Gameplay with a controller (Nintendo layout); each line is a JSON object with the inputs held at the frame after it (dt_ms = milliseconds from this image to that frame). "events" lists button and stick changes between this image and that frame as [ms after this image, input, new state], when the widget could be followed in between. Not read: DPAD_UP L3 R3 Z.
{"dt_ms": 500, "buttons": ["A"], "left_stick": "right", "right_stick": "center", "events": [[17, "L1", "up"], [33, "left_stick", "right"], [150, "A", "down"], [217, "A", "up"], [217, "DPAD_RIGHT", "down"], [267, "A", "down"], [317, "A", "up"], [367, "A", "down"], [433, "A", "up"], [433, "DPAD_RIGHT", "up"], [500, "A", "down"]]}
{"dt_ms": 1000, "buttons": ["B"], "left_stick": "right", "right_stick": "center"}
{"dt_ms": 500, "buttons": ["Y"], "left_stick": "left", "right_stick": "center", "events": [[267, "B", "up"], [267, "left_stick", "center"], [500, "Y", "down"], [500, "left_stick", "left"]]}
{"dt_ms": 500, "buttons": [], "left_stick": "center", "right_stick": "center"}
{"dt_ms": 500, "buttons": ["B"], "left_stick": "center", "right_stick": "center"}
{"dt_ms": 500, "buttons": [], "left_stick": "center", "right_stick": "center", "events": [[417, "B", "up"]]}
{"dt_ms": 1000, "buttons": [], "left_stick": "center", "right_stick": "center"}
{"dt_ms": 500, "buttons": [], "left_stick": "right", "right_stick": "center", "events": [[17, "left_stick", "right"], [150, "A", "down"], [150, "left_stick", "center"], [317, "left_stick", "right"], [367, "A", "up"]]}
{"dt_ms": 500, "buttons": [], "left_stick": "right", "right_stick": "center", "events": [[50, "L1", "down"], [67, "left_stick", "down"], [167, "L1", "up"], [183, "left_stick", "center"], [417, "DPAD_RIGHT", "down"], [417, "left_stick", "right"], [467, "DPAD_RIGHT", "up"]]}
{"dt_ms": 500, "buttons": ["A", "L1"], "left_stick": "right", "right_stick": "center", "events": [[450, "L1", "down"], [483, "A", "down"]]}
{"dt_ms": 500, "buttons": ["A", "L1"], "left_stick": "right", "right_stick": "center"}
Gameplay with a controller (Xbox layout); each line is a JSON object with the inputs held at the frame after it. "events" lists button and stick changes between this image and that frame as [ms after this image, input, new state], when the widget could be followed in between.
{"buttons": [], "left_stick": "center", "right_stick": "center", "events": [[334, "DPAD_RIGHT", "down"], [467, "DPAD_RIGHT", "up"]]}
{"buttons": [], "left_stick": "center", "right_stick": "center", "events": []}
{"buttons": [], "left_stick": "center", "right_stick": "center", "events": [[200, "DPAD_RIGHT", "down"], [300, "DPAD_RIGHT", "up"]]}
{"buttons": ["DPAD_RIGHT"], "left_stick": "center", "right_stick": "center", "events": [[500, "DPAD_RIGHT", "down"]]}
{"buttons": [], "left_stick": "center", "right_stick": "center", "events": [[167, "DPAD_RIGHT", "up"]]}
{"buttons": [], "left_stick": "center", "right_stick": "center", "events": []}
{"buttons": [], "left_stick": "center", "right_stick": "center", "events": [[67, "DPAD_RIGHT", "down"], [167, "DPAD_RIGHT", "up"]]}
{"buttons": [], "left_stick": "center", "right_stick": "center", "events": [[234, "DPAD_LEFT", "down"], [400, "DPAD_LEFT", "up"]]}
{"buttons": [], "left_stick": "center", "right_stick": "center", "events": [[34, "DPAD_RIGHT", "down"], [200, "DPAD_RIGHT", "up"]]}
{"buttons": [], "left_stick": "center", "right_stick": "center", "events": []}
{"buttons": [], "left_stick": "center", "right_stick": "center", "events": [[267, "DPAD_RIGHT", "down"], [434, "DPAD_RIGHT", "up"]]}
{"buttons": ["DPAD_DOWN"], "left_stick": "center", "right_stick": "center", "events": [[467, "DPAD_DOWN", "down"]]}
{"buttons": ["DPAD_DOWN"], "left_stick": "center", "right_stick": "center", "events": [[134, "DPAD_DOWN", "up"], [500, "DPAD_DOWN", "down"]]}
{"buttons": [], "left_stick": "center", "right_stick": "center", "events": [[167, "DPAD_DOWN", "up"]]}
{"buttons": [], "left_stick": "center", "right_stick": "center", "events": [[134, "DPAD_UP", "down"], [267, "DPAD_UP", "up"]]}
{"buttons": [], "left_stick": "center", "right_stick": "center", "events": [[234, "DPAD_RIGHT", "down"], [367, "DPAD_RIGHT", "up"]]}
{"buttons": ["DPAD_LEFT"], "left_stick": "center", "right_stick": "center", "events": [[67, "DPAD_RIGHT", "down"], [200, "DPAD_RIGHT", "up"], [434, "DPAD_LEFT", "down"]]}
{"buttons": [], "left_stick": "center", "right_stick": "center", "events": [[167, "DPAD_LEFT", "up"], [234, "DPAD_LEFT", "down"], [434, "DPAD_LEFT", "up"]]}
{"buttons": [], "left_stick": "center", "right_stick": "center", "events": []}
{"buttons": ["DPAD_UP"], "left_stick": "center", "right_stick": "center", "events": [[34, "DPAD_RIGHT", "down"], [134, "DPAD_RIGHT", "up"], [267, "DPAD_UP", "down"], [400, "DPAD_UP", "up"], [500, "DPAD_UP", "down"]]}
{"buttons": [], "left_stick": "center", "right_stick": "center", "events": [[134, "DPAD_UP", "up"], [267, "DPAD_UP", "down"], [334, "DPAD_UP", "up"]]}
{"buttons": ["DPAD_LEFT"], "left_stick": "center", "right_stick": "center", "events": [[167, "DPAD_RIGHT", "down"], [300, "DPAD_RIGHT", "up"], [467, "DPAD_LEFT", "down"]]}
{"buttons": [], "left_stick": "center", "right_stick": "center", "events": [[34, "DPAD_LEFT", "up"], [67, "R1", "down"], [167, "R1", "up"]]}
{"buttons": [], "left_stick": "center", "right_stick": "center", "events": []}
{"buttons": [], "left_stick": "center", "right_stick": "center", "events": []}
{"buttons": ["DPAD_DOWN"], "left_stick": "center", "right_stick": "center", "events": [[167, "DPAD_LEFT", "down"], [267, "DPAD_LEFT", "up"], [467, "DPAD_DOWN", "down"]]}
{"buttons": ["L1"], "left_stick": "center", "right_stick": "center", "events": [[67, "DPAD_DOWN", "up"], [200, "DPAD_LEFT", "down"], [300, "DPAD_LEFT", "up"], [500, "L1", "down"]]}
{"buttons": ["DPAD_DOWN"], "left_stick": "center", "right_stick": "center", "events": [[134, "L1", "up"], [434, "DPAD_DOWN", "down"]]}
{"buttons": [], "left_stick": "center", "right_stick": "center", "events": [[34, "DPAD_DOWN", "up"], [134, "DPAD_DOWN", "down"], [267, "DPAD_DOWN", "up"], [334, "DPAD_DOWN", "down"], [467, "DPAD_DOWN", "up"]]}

Instructions for the task:
Once you have read the material, set it down again word for word.

Answer space:
Gameplay with a controller (Nintendo layout); each line is a JSON object with the inputs held at the frame after it (dt_ms = milliseconds from this image to that frame). "events" lists button and stick changes between this image and that frame as [ms after this image, input, new state], when the widget could be followed in between. Not read: DPAD_UP L3 R3 Z.
{"dt_ms": 500, "buttons": ["A"], "left_stick": "right", "right_stick": "center", "events": [[17, "L1", "up"], [33, "left_stick", "right"], [150, "A", "down"], [217, "A", "up"], [217, "DPAD_RIGHT", "down"], [267, "A", "down"], [317, "A", "up"], [367, "A", "down"], [433, "A", "up"], [433, "DPAD_RIGHT", "up"], [500, "A", "down"]]}
{"dt_ms": 1000, "buttons": ["B"], "left_stick": "right", "right_stick": "center"}
{"dt_ms": 500, "buttons": ["Y"], "left_stick": "left", "right_stick": "center", "events": [[267, "B", "up"], [267, "left_stick", "center"], [500, "Y", "down"], [500, "left_stick", "left"]]}
{"dt_ms": 500, "buttons": [], "left_stick": "center", "right_stick": "center"}
{"dt_ms": 500, "buttons": ["B"], "left_stick": "center", "right_stick": "center"}
{"dt_ms": 500, "buttons": [], "left_stick": "center", "right_stick": "center", "events": [[417, "B", "up"]]}
{"dt_ms": 1000, "buttons": [], "left_stick": "center", "right_stick": "center"}
{"dt_ms": 500, "buttons": [], "left_stick": "right", "right_stick": "center", "events": [[17, "left_stick", "right"], [150, "A", "down"], [150, "left_stick", "center"], [317, "left_stick", "right"], [367, "A", "up"]]}
{"dt_ms": 500, "buttons": [], "left_stick": "right", "right_stick": "center", "events": [[50, "L1", "down"], [67, "left_stick", "down"], [167, "L1", "up"], [183, "left_stick", "center"], [417, "DPAD_RIGHT", "down"], [417, "left_stick", "right"], [467, "DPAD_RIGHT", "up"]]}
{"dt_ms": 500, "buttons": ["A", "L1"], "left_stick": "right", "right_stick": "center", "events": [[450, "L1", "down"], [483, "A", "down"]]}
{"dt_ms": 500, "buttons": ["A", "L1"], "left_stick": "right", "right_stick": "center"}
Gameplay with a controller (Xbox layout); each line is a JSON object with the inputs held at the frame after it. "events" lists button and stick changes between this image and that frame as [ms after this image, input, new state], when the widget could be followed in between.
{"buttons": [], "left_stick": "center", "right_stick": "center", "events": [[334, "DPAD_RIGHT", "down"], [467, "DPAD_RIGHT", "up"]]}
{"buttons": [], "left_stick": "center", "right_stick": "center", "events": []}
{"buttons": [], "left_stick": "center", "right_stick": "center", "events": [[200, "DPAD_RIGHT", "down"], [300, "DPAD_RIGHT", "up"]]}
{"buttons": ["DPAD_RIGHT"], "left_stick": "center", "right_stick": "center", "events": [[500, "DPAD_RIGHT", "down"]]}
{"buttons": [], "left_stick": "center", "right_stick": "center", "events": [[167, "DPAD_RIGHT", "up"]]}
{"buttons": [], "left_stick": "center", "right_stick": "center", "events": []}
{"buttons": [], "left_stick": "center", "right_stick": "center", "events": [[67, "DPAD_RIGHT", "down"], [167, "DPAD_RIGHT", "up"]]}
{"buttons": [], "left_stick": "center", "right_stick": "center", "events": [[234, "DPAD_LEFT", "down"], [400, "DPAD_LEFT", "up"]]}
{"buttons": [], "left_stick": "center", "right_stick": "center", "events": [[34, "DPAD_RIGHT", "down"], [200, "DPAD_RIGHT", "up"]]}
{"buttons": [], "left_stick": "center", "right_stick": "center", "events": []}
{"buttons": [], "left_stick": "center", "right_stick": "center", "events": [[267, "DPAD_RIGHT", "down"], [434, "DPAD_RIGHT", "up"]]}
{"buttons": ["DPAD_DOWN"], "left_stick": "center", "right_stick": "center", "events": [[467, "DPAD_DOWN", "down"]]}
{"buttons": ["DPAD_DOWN"], "left_stick": "center", "right_stick": "center", "events": [[134, "DPAD_DOWN", "up"], [500, "DPAD_DOWN", "down"]]}
{"buttons": [], "left_stick": "center", "right_stick": "center", "events": [[167, "DPAD_DOWN", "up"]]}
{"buttons": [], "left_stick": "center", "right_stick": "center", "events": [[134, "DPAD_UP", "down"], [267, "DPAD_UP", "up"]]}
{"buttons": [], "left_stick": "center", "right_stick": "center", "events": [[234, "DPAD_RIGHT", "down"], [367, "DPAD_RIGHT", "up"]]}
{"buttons": ["DPAD_LEFT"], "left_stick": "center", "right_stick": "center", "events": [[67, "DPAD_RIGHT", "down"], [200, "DPAD_RIGHT", "up"], [434, "DPAD_LEFT", "down"]]}
{"buttons": [], "left_stick": "center", "right_stick": "center", "events": [[167, "DPAD_LEFT", "up"], [234, "DPAD_LEFT", "down"], [434, "DPAD_LEFT", "up"]]}
{"buttons": [], "left_stick": "center", "right_stick": "center", "events": []}
{"buttons": ["DPAD_UP"], "left_stick": "center", "right_stick": "center", "events": [[34, "DPAD_RIGHT", "down"], [134, "DPAD_RIGHT", "up"], [267, "DPAD_UP", "down"], [400, "DPAD_UP", "up"], [500, "DPAD_UP", "down"]]}
{"buttons": [], "left_stick": "center", "right_stick": "center", "events": [[134, "DPAD_UP", "up"], [267, "DPAD_UP", "down"], [334, "DPAD_UP", "up"]]}
{"buttons": ["DPAD_LEFT"], "left_stick": "center", "right_stick": "center", "events": [[167, "DPAD_RIGHT", "down"], [300, "DPAD_RIGHT", "up"], [467, "DPAD_LEFT", "down"]]}
{"buttons": [], "left_stick": "center", "right_stick": "center", "events": [[34, "DPAD_LEFT", "up"], [67, "R1", "down"], [167, "R1", "up"]]}
{"buttons": [], "left_stick": "center", "right_stick": "center", "events": []}
{"buttons": [], "left_stick": "center", "right_stick": "center", "events": []}
{"buttons": ["DPAD_DOWN"], "left_stick": "center", "right_stick": "center", "events": [[167, "DPAD_LEFT", "down"], [267, "DPAD_LEFT", "up"], [467, "DPAD_DOWN", "down"]]}
{"buttons": ["L1"], "left_stick": "center", "right_stick": "center", "events": [[67, "DPAD_DOWN", "up"], [200, "DPAD_LEFT", "down"], [300, "DPAD_LEFT", "up"], [500, "L1", "down"]]}
{"buttons": ["DPAD_DOWN"], "left_stick": "center", "right_stick": "center", "events": [[134, "L1", "up"], [434, "DPAD_DOWN", "down"]]}
{"buttons": [], "left_stick": "center", "right_stick": "center", "events": [[34, "DPAD_DOWN", "up"], [134, "DPAD_DOWN", "down"], [267, "DPAD_DOWN", "up"], [334, "DPAD_DOWN", "down"], [467, "DPAD_DOWN", "up"]]}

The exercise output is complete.